----- SOURCE DATA -----

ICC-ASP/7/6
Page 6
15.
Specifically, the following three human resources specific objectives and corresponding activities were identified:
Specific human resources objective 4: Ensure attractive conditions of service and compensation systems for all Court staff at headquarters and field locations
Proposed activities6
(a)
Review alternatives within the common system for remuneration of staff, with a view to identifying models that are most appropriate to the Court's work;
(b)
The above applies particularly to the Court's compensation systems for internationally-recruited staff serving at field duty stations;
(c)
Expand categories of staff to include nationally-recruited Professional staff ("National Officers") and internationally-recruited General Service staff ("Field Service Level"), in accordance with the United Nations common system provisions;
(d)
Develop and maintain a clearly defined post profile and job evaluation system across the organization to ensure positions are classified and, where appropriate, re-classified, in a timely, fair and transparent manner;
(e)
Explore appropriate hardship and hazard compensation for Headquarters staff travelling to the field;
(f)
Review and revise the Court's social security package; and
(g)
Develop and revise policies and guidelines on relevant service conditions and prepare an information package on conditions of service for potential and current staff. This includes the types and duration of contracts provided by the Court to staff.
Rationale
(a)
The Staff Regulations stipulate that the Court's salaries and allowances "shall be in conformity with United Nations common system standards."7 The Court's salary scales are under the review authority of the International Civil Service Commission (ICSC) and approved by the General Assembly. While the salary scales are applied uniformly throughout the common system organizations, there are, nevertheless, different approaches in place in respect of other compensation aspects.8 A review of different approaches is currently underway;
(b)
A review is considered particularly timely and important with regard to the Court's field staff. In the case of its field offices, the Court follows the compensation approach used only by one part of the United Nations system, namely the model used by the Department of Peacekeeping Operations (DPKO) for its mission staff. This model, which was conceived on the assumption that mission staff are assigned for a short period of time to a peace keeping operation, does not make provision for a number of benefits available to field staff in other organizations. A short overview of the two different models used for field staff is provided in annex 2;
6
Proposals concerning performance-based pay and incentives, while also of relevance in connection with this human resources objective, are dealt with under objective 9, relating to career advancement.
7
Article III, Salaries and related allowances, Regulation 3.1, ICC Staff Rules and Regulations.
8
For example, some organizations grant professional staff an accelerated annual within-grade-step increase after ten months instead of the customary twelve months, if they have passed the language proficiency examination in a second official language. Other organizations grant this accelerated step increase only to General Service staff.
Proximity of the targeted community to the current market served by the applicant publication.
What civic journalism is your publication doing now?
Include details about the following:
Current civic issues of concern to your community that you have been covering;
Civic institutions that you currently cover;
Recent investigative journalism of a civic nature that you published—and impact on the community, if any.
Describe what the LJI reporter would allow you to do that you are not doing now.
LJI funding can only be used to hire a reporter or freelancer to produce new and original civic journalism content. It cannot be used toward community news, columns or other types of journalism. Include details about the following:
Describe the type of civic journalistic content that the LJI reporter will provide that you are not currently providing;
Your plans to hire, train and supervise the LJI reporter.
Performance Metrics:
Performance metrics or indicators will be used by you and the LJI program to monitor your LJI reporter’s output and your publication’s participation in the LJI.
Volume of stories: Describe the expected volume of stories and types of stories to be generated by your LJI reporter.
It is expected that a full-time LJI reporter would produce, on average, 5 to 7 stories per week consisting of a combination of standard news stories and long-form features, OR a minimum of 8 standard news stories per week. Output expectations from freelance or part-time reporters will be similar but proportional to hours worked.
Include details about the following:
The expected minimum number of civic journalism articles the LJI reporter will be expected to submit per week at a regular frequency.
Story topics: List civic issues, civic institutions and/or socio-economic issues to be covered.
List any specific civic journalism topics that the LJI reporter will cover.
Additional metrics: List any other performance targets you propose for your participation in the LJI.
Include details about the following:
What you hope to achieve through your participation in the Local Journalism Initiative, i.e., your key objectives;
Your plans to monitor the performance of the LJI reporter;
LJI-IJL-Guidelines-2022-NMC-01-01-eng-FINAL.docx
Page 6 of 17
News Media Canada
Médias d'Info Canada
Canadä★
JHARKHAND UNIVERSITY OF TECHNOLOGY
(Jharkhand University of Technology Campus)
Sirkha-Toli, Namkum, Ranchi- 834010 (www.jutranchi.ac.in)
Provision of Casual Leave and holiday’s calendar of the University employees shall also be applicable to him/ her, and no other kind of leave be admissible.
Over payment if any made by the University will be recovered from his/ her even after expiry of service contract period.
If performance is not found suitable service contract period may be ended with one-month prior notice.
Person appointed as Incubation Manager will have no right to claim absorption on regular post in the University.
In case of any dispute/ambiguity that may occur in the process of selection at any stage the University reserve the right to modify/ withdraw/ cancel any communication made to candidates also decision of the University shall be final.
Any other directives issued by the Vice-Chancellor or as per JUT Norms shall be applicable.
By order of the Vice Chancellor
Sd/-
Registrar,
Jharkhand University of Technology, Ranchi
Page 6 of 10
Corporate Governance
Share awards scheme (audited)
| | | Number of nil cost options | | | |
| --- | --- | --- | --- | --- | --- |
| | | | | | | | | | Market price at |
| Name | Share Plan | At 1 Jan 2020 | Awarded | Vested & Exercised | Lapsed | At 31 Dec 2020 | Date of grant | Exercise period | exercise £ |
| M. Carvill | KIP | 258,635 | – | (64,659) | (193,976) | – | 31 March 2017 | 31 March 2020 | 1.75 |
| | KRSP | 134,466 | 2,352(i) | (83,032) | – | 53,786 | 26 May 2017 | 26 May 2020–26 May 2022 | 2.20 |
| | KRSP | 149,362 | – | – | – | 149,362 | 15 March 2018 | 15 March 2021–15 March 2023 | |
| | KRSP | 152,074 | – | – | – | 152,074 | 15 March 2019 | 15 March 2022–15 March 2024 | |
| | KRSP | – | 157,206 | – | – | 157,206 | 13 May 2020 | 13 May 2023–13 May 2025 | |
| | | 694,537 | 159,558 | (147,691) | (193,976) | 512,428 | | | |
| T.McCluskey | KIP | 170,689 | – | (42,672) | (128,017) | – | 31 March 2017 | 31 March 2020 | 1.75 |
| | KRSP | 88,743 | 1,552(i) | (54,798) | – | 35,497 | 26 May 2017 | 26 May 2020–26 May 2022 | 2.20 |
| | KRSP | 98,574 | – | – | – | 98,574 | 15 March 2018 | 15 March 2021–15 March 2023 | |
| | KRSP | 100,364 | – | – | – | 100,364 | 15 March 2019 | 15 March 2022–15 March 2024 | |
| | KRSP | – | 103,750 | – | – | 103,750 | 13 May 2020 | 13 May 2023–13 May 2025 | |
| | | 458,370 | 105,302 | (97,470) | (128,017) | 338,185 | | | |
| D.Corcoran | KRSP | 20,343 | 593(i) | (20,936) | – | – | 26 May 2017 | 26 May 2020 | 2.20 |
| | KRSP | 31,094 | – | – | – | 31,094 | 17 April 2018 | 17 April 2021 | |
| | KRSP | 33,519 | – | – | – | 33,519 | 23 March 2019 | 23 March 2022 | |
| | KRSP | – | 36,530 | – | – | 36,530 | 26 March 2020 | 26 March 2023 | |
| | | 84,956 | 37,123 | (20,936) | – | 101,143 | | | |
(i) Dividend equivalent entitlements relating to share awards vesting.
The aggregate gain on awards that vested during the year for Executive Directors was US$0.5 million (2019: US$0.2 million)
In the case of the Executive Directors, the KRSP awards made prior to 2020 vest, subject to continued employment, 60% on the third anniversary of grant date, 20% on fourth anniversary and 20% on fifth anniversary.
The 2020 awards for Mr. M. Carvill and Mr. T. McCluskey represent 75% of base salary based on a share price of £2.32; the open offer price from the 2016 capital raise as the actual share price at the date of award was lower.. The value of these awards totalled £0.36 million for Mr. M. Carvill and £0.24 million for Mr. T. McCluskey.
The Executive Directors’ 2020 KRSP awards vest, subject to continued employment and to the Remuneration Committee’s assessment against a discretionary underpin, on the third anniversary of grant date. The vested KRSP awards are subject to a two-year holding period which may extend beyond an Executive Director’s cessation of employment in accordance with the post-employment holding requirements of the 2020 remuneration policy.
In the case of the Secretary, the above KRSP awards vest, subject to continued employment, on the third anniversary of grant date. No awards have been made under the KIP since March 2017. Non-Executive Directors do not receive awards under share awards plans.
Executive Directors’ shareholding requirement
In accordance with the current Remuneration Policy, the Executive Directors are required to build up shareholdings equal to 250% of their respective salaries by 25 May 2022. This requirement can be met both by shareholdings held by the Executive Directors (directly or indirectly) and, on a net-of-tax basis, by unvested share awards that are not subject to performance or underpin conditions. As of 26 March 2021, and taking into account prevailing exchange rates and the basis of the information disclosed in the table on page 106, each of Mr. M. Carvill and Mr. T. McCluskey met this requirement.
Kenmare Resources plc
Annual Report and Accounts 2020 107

-----

§ **WHAT TO WORK ON**
Lines with the word "applicable": copy each one from the data above.

§ **OUTPUT FOR THIS TASK**
Provision of Casual Leave and holiday’s calendar of the University employees shall also be applicable to him/ her, and no other kind of leave be admissible.
Any other directives issued by the Vice-Chancellor or as per JUT Norms shall be applicable.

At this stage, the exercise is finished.